Richard A. McHeffey (circa 1800 - December 5, 1874) was a political figure in Nova Scotia and a member of the Liberal Party. He was born in Windsor Township, Nova Scotia.

On March 26, 1831, Richard married Jane Hill, the daughter of Robert Hill and Elizabeth Cleveland of Windsor, and their children included:

1. Charles, born 1834, who married Ellen Vesch Maxner
2. Katherine (or Kathleen) Elizabeth, who married Alfred C. Thomas in 1862
3. George, born circa 1840, who married Ellen Hayes
4. Mary, born circa 1843, who married Mr. Moffatt
5. Jesse, born circa 1846, who married W. Inglis Moffatt, Esq
6. Anne, born circa 1848
7. Isabelle, born 1851, who married James Alexander Dickey, son of Hon Robert Barry Dickie of Amherst

 His surname also appears as McHeffy. He represented the township of Windsor in the Nova Scotia House of Assembly from 1838 to 1840 and was called to the province's Legislative Council in 1853.

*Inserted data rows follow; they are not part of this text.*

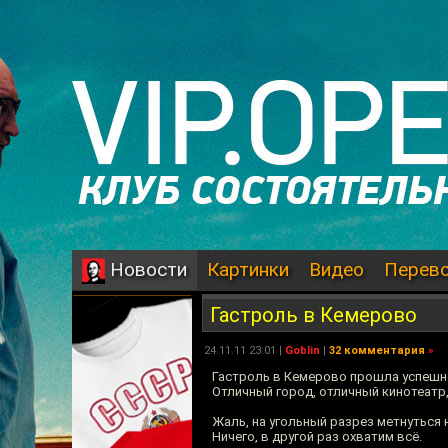
Картинки
Видео
Перев
Новости
Гастроль в Кемерово
24.11.11 23:01 |
Goblin
|
32 комментария
»
Гастроль в Кемерово прошла успешн
Отличный город, отличный кинотеатр
Жаль, на угольный разрез метнуться н
Ничего, в другой раз охватим всё.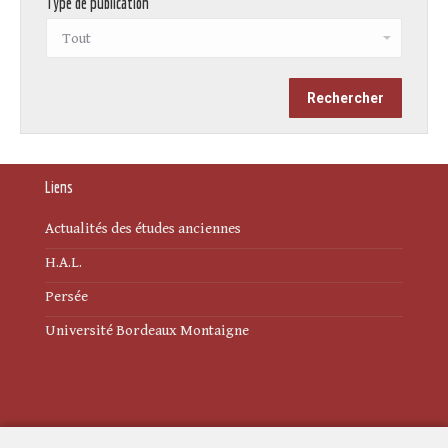
Type de publication
Liens
Actualités des études anciennes
H.A.L.
Persée
Université Bordeaux Montaigne
Mentions légales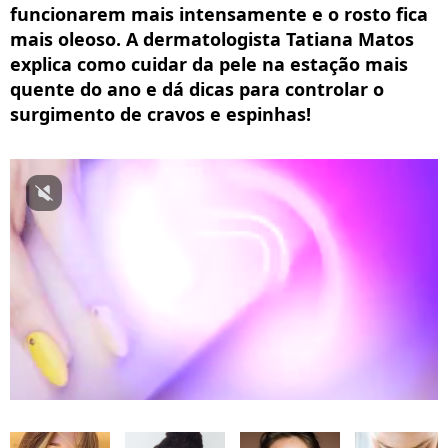
funcionarem mais intensamente e o rosto fica
mais oleoso. A dermatologista Tatiana Matos
explica como cuidar da pele na estação mais
quente do ano e dá dicas para controlar o
surgimento de cravos e espinhas!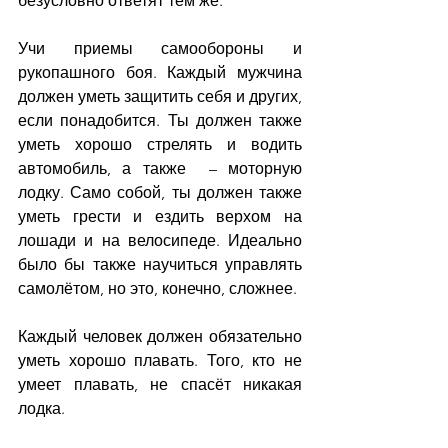
безусловно ответят тем же.
Учи приемы самообороны и 
рукопашного боя. Каждый мужчина 
должен уметь защитить себя и других, 
если понадобится. Ты должен также 
уметь хорошо стрелять и водить 
автомобиль, а также  – моторную 
лодку. Само собой, ты должен также 
уметь грести и ездить верхом на 
лошади и на велосипеде. Идеально 
было бы также научиться управлять 
самолётом, но это, конечно, сложнее.
Каждый человек должен обязательно 
уметь хорошо плавать. Того, кто не 
умеет плавать, не спасёт никакая 
лодка.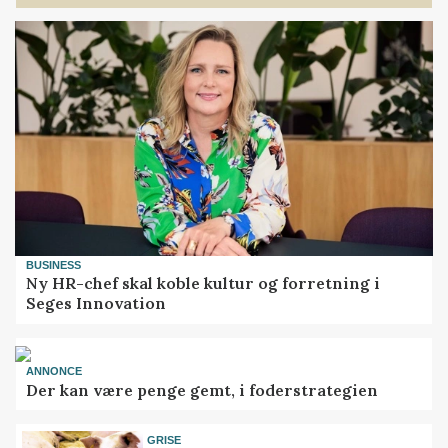
BUSINESS
Ny HR-chef skal koble kultur og forretning i
Seges Innovation
ANNONCE
Der kan være penge gemt, i foderstrategien
GRISE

When Hiram Blanchard tendered the resignation of his government in 1867, after being defeated by Joseph Howe's Anti-Confederation Party, Lieutenant-Governor Charles Hastings Doyle called upon McHeffey to form the administration of the new government. McHeffey had long been a respected member of Nova Scotia's Liberal Party, but held no conspicuous position at the time of his appointment that would mark him for political leadership. He nonetheless undertook the task and called at once for a meeting of the anti-confederate members of the Assembly and of the Legislative Council at Halifax. At Halifax, McHeffey successfully formed an administration for the new government under the leadership of William Annand.

McHeffey became minister without portfolio in the Executive Council. He served as custos rotulorum for Hants County and was also a senior Grand Warden in the province's Freemasons. He died in Windsor at the age of 100.

His grandson Francis R. Parker also served in the provincial assembly.